WHAT THE EXERCISE ASKS
Within the data below, count every line that includes "Right" and report the total alone.

━━━━━━━━━━

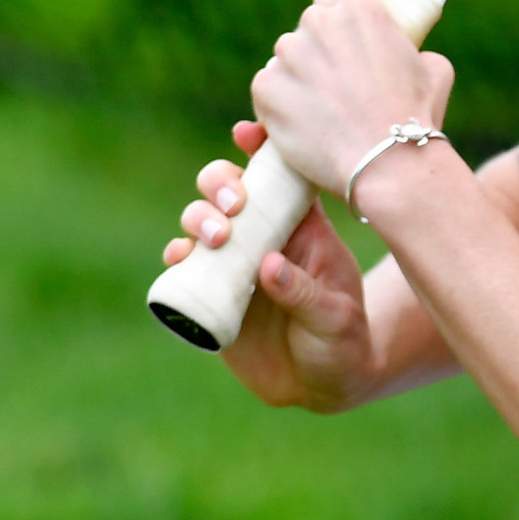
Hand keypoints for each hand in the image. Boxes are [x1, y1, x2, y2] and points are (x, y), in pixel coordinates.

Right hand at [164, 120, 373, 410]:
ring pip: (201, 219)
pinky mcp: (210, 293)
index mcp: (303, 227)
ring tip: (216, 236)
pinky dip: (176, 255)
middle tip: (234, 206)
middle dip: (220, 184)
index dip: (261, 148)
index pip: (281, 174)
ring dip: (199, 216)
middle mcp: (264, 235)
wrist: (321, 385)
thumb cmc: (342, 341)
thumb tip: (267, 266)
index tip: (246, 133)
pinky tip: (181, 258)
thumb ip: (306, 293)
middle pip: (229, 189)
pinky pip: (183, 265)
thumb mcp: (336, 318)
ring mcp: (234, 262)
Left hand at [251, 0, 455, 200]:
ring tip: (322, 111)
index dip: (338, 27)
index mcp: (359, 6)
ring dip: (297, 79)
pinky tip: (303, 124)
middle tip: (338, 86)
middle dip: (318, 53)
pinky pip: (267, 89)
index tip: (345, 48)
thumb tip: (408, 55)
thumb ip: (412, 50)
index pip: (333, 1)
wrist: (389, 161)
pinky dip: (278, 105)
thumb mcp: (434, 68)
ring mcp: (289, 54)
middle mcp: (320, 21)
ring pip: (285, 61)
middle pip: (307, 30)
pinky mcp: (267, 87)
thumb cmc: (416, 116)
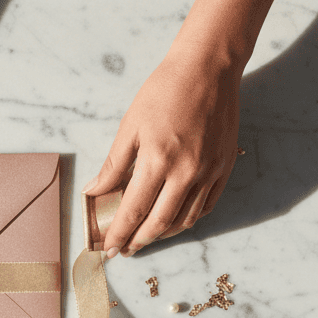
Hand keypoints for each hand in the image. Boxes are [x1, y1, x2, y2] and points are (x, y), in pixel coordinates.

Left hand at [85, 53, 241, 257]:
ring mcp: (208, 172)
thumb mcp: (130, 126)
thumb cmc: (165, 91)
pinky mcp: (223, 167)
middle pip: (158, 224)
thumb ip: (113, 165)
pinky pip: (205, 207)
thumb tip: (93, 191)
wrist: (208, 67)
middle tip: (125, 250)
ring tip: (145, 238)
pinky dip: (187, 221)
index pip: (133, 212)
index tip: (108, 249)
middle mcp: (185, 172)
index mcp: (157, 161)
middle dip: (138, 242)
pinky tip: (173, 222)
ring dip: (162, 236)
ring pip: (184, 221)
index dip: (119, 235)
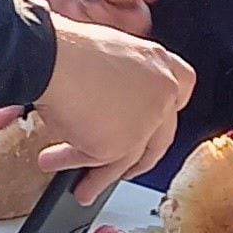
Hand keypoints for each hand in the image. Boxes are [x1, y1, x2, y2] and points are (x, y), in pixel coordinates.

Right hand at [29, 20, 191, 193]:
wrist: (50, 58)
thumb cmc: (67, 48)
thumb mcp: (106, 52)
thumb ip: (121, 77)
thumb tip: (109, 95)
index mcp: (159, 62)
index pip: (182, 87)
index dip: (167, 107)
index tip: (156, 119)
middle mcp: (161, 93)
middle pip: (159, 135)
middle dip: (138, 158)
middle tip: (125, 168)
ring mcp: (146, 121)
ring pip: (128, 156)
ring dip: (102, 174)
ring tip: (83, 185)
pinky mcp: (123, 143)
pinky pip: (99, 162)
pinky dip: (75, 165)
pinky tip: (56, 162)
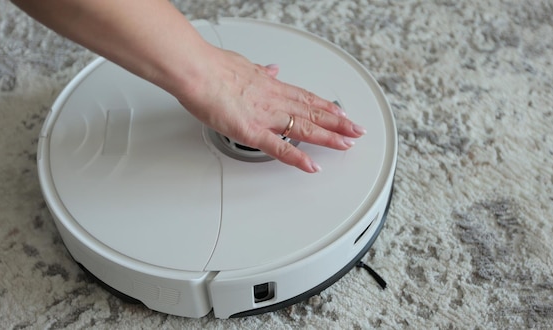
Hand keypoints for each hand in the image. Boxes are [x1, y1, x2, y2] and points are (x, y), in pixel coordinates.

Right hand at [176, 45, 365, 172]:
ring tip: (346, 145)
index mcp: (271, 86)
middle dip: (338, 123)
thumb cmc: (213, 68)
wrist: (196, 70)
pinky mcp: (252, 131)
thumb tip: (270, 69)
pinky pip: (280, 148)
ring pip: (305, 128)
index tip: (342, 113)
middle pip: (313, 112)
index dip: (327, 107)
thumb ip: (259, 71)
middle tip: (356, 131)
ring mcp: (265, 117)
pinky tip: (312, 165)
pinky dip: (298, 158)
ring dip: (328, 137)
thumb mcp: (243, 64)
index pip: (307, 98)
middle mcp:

━━━━━━━━━━

ANSWER TO THE PROBLEM
3